To understand data flows better it is vital to visualize them in different levels, so you have in-system, internal and external flows. Then these flows have different abstraction levels, from very detailed (individual fields that need to be filled in that flow) to vague (Sales process). It is important to determine unified terminology for these flows, so that all parties involved in gathering data understand how the data is used, updated and created in different data flows.

Requirements for AI

So now we understand how our company gathers data to different systems and we know how it flows between systems. The next thing is to understand how AI can help us create more value from the data we have gathered and how it can be used to enhance the data quality. So what is AI ( and why is it important to have good understanding of the data and data flows. It is fairly clear that AI is dependent on good quality raw data and it is also important to know the metadata of that data, so relationships and history of that data.

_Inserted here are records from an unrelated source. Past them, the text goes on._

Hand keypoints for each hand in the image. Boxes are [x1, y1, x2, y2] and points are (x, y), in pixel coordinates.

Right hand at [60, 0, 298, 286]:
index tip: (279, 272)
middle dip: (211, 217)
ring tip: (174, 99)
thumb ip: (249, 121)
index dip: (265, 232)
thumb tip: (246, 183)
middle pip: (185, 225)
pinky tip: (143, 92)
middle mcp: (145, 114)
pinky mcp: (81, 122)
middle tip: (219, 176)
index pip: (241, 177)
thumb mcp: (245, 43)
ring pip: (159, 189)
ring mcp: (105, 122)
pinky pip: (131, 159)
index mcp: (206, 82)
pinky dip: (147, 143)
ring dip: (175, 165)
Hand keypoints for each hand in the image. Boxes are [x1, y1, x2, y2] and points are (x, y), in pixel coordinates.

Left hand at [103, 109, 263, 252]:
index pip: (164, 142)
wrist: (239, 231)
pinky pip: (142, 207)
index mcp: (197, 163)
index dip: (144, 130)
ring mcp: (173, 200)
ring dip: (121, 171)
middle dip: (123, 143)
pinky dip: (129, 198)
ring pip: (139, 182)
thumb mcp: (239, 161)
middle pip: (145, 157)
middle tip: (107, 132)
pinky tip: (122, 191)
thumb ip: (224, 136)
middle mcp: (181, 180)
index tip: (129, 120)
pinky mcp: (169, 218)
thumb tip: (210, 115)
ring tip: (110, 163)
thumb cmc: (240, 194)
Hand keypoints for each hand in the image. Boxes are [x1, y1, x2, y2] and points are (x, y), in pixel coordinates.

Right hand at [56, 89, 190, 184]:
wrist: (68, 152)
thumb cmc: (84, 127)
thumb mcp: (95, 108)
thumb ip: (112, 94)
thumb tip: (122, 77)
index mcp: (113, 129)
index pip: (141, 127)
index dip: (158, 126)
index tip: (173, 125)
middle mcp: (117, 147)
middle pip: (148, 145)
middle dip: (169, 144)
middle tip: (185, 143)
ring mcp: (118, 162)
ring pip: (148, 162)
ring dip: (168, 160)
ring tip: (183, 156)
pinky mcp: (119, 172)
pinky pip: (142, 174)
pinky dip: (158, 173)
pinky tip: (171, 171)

How does AI then learn? Well we simply give it a lot of data that has been prepared for understanding a certain scenario. Here are some example scenarios:

  • Event data – Predict issues with monitored devices: Data would be time serialized data on x devices, including issue category and value. AI (Machine learning tools) could be used to estimate when device is likely to have an issue or estimate what type of issues are likely to occur on day x.
  • Contact data – Good quality leads: Data would be action data from different marketing and advertising systems, where customer can be identified and linked to some type of campaign or event. Enhancing data would be required before any kind of analytics, should be attempted. Usually you can combine information on client IP to domain and then to x email address registered to event y or calculate the likeliness. Then try to understand which pages the possible lead accessed. Also knowing the customer domain you can analyze the company involved and estimate the type of products they might be interested. One challenge here is to be able to analyze and store information so that it complies to GDPR and other privacy regulations.
  • Asset data – Changes and support cases related to the device / service: Data would be time serialized data of different operational data related to the assets. This would allow you to analyze possible issue scenarios and correlations between changes and support tickets related to those changes. Also analyzing deliveries and support tickets related to device type, would helpful when trying to understand delivery issues and optimizations of delivery process.

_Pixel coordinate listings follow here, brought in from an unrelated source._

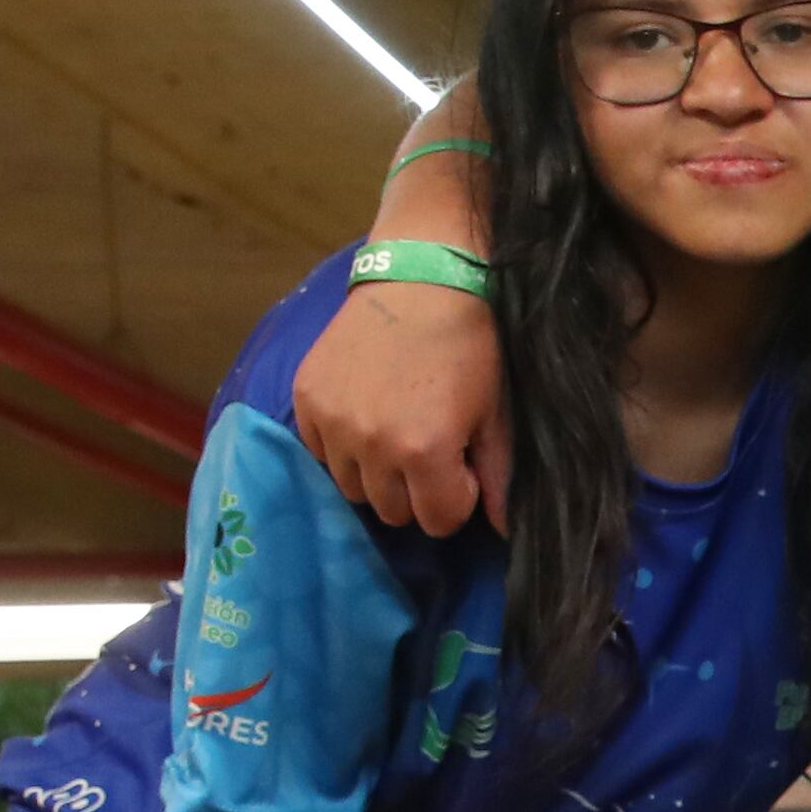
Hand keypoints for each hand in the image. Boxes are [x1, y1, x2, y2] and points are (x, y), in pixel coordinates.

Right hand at [291, 281, 508, 535]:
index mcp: (424, 451)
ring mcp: (332, 422)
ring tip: (396, 431)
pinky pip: (320, 454)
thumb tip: (505, 532)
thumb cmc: (470, 346)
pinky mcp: (305, 399)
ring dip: (376, 474)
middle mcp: (371, 444)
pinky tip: (366, 414)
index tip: (462, 465)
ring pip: (352, 488)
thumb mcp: (494, 415)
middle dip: (416, 491)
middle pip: (392, 512)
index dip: (456, 499)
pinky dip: (343, 446)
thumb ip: (499, 478)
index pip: (437, 521)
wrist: (421, 279)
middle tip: (430, 448)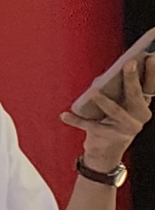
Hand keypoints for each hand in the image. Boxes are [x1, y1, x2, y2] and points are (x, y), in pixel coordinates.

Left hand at [64, 51, 153, 167]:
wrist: (104, 153)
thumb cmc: (109, 122)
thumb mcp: (116, 106)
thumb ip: (114, 91)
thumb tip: (103, 79)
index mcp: (142, 105)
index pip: (150, 86)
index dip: (151, 72)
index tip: (150, 56)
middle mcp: (139, 116)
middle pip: (135, 95)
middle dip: (131, 79)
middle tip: (128, 64)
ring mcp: (126, 128)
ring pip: (115, 111)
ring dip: (103, 101)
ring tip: (93, 91)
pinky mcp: (108, 136)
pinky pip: (89, 125)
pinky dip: (76, 120)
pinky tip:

I think you start to get an idea what AI can do for you and how to get there. This post was also not limited to specific technical tool, which I think is not in my domain knowledge. However I believe these are good general steps on how to get prepared for AI related knowledge building for your organization.

If this post gets any attraction then ill likely continue with the following topics next:

  • API strategy and how you can build your API portfolio
  • How to create value from citizen integration’s
  • API Management and how to start generating revenue from data
  • 1 + 1 = 3 when it comes to integration’s
  • How to enhance data with integration’s

Thank you for reading my first post, have a great day!